(Reuters) - Are markets challenging central banks - or is it the other way around?
There may be good reason for central banks to muddy the waters in a period of inflation uncertainty - not least to jar complacent investors from betting on cheap credit forever. But this could come with a hefty price tag.
Seismic moves in interest rate markets in recent weeks followed a mix of new signalling by major central banks that basically rendered unreliable their previous insistence on borrowing rates staying near zero for the next year or two.
So-called "forward guidance" has got murkier and it culminated last week in outright policy surprises.
Most obviously, the Bank of Canada abruptly abandoned bond buying and signalled a rise in interest rates early next year. Then, after days of an eerie "no show" on open markets, the Reserve Bank of Australia (RBA) formally ditched its yield curve target of 0.1% this week and swore it was unlikely to return.
Even though the RBA dissed speculation about policy rates rising next year, money markets continue to price in as many as three quarter-point hikes through 2022.
A month of hawkish Bank of England speeches, meantime, has stampeded money markets toward a possible UK rate rise as soon as this Thursday - and more than a full percentage point within 12 months.
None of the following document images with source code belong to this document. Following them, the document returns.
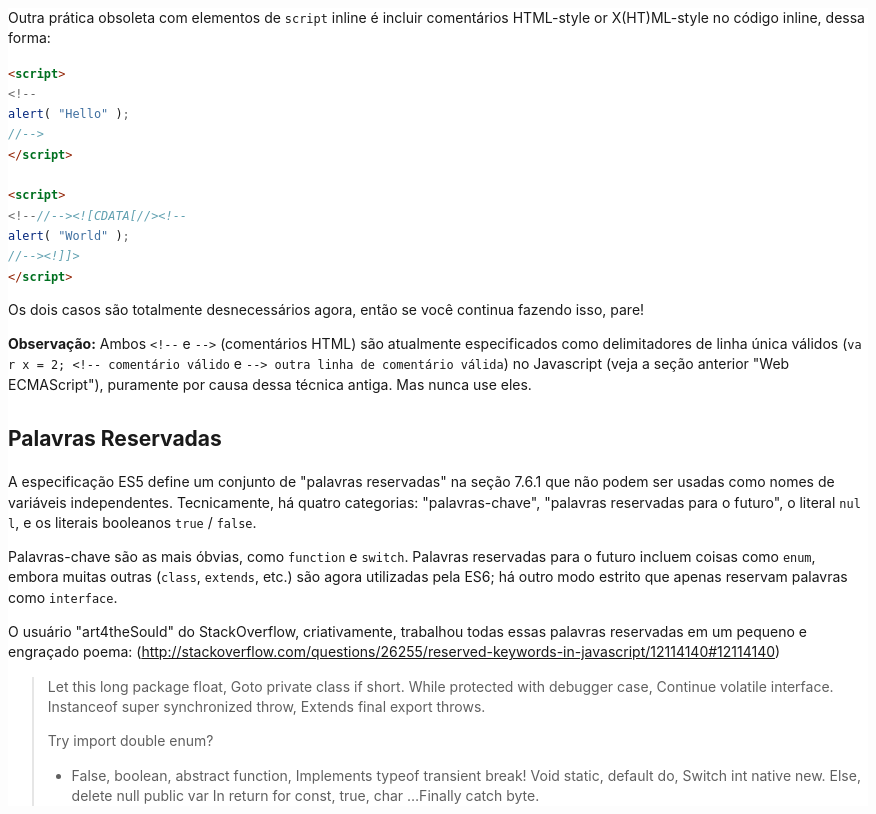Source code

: Outra prática obsoleta com elementos de `script` inline é incluir comentários HTML-style or X(HT)ML-style no código inline, dessa forma:

```html
<script>
<!--
alert( "Hello" );
//-->
</script>

<script>
<!--//--><![CDATA[//><!--
alert( "World" );
//--><!]]>
</script>
```

Os dois casos são totalmente desnecessários agora, então se você continua fazendo isso, pare!

**Observação:** Ambos `<!--` e `-->` (comentários HTML) são atualmente especificados como delimitadores de linha única válidos (`var x = 2; <!-- comentário válido` e `--> outra linha de comentário válida`) no Javascript (veja a seção anterior "Web ECMAScript"), puramente por causa dessa técnica antiga. Mas nunca use eles.

## Palavras Reservadas

A especificação ES5 define um conjunto de "palavras reservadas" na seção 7.6.1 que não podem ser usadas como nomes de variáveis independentes. Tecnicamente, há quatro categorias: "palavras-chave", "palavras reservadas para o futuro", o literal `null`, e os literais booleanos `true` / `false`.

Palavras-chave são as mais óbvias, como `function` e `switch`. Palavras reservadas para o futuro incluem coisas como `enum`, embora muitas outras (`class`, `extends`, etc.) são agora utilizadas pela ES6; há outro modo estrito que apenas reservam palavras como `interface`.

O usuário "art4theSould" do StackOverflow, criativamente, trabalhou todas essas palavras reservadas em um pequeno e engraçado poema:
(http://stackoverflow.com/questions/26255/reserved-keywords-in-javascript/12114140#12114140)

> Let this long package float,
> Goto private class if short.
> While protected with debugger case,
> Continue volatile interface.
> Instanceof super synchronized throw,
> Extends final export throws.
>
> Try import double enum?
> - False, boolean, abstract function,
> Implements typeof transient break!
> Void static, default do,
> Switch int native new.
> Else, delete null public var
> In return for const, true, char
> …Finally catch byte.
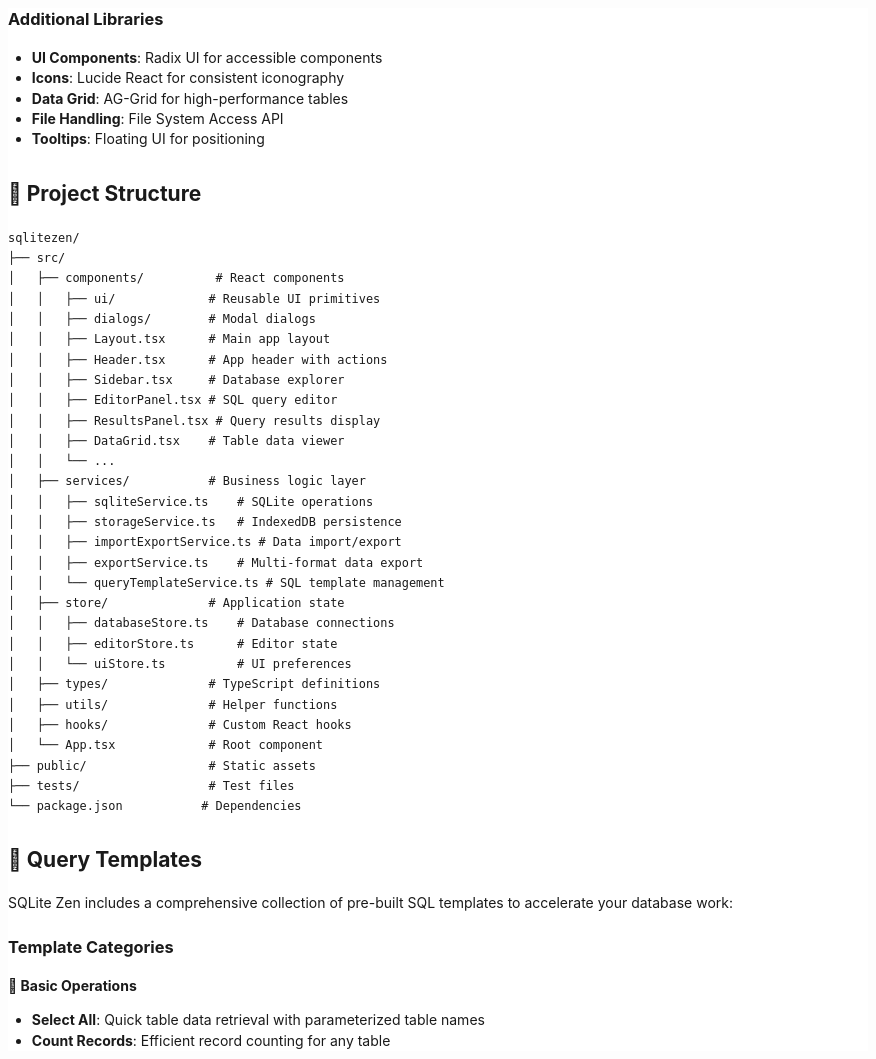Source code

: ### Additional Libraries
- **UI Components**: Radix UI for accessible components
- **Icons**: Lucide React for consistent iconography
- **Data Grid**: AG-Grid for high-performance tables
- **File Handling**: File System Access API
- **Tooltips**: Floating UI for positioning

## 📁 Project Structure

```
sqlitezen/
├── src/
│   ├── components/          # React components
│   │   ├── ui/             # Reusable UI primitives
│   │   ├── dialogs/        # Modal dialogs
│   │   ├── Layout.tsx      # Main app layout
│   │   ├── Header.tsx      # App header with actions
│   │   ├── Sidebar.tsx     # Database explorer
│   │   ├── EditorPanel.tsx # SQL query editor
│   │   ├── ResultsPanel.tsx # Query results display
│   │   ├── DataGrid.tsx    # Table data viewer
│   │   └── ...
│   ├── services/           # Business logic layer
│   │   ├── sqliteService.ts    # SQLite operations
│   │   ├── storageService.ts   # IndexedDB persistence
│   │   ├── importExportService.ts # Data import/export
│   │   ├── exportService.ts    # Multi-format data export
│   │   └── queryTemplateService.ts # SQL template management
│   ├── store/              # Application state
│   │   ├── databaseStore.ts    # Database connections
│   │   ├── editorStore.ts      # Editor state
│   │   └── uiStore.ts          # UI preferences
│   ├── types/              # TypeScript definitions
│   ├── utils/              # Helper functions
│   ├── hooks/              # Custom React hooks
│   └── App.tsx             # Root component
├── public/                 # Static assets
├── tests/                  # Test files
└── package.json           # Dependencies
```

## 🧩 Query Templates

SQLite Zen includes a comprehensive collection of pre-built SQL templates to accelerate your database work:

### Template Categories

**📝 Basic Operations**
- **Select All**: Quick table data retrieval with parameterized table names
- **Count Records**: Efficient record counting for any table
Such an early move had neither been warned of, nor bet on, as recently as August.
And what was seen as equivocal language from the European Central Bank last week has led to a hardening of money market pricing for a small hike in its deeply negative policy rate in 2022 despite overt ECB protestations.
In effect, markets are now ignoring explicit guidance from at least two of the world's leading central banks.
This ups the ante for the U.S. Federal Reserve this week. The Fed is set announce an imminent tapering of its $120 billion a month bond-buying programme, but markets are already priced for at least two policy rate hikes next year, with Goldman Sachs forced late last week to abandon forecasts for no rate rise at all in 2022 and now match the two hikes embedded in the rates curve.
"Central banks have lost - or are very close to losing - control over interest rates," said Chris Iggo, chief investment officer, core investments at AXA Investment Managers.
"Now the inflation cat is peaking out of the bag, the incumbent framework for setting rate expectations is perhaps inadequate," Iggo added. "It's almost as if central banks want the market to do their work for them."
GUIDING LIGHT
The idea that central banks might want markets to tighten up without necessarily going as far themselves is not fanciful.
Central banks didn't always tell markets what they were going to do next. For years, an element of uncertainty was considered an important part of how markets functioned, long-term risk premia were considered healthy, and central banks reserved the right to act as necessary.
Fed watchers were akin to Kremlinologists at one point - reading the tea leaves of speeches and deciphering open market operations, often taking more than 24 hours to work out if the main policy target rate had changed or not.
The Bundesbank's approach of the 1980s and 1990s was riddled with surprise decisions - open in telling markets what framed policy but never what it planned to do next.
Gnomic communication was a hallmark of former Fed chair Alan Greenspan too and he once quipped that if he sounded clear, "you've probably misunderstood what I've said".
And yet Greenspan's chastening experience trying to tighten fast to control soaring bond yields in 1994 drew him to more explicit forms of forward guidance to help control expectations and long-term borrowing rates whenever policy rates rose. He then conditioned markets with predictable quarter-point hikes from meeting to meeting through the early 2000s.
His successor Ben Bernanke went even further by presiding over a commitment to unchanged policy rates for two years in 2012 and he since described forward guidance as policy tool in itself - especially when interest rates neared zero.
Further afield, former Bank of England chief Mark Carney got labelled an "unreliable boyfriend" for dabbling in guidance around future policy triggers he subsequently didn't honour. Central banks in New Zealand and Norway have gone as far as openly forecasting planned policy moves at regular meetings.
However, the role of guidance in reducing market uncertainty over long time horizons has arguably fuelled risk taking - with those predictable metronomic Fed moves to cool the housing boom in the 2000s blamed by many for contributing to the credit explosion and eventual banking collapse in 2007/08.
Liquidity swells around the pandemic and bubble-like behaviour in risky stocks or crypto tokens may, for the financial stability arms of many central banks at least, mirror that period's over-confidence in cheap credit far into the future.
"I've always disliked the forward guidance era as it encourages markets to pile on to much riskier, one-way positions than a normally functioning market should naturally allow," said Deutsche Bank strategist Jim Reid. "But to go from forward guidance to silence is a recipe for huge market turmoil."
Be careful of what you wish for, in other words. Whatever regime is preferred, uncorking long-dormant bond market volatility can be a hefty price for pricking overexhuberance at such a fragile time for the world economy - not least under the weight of such gigantic pandemic debts.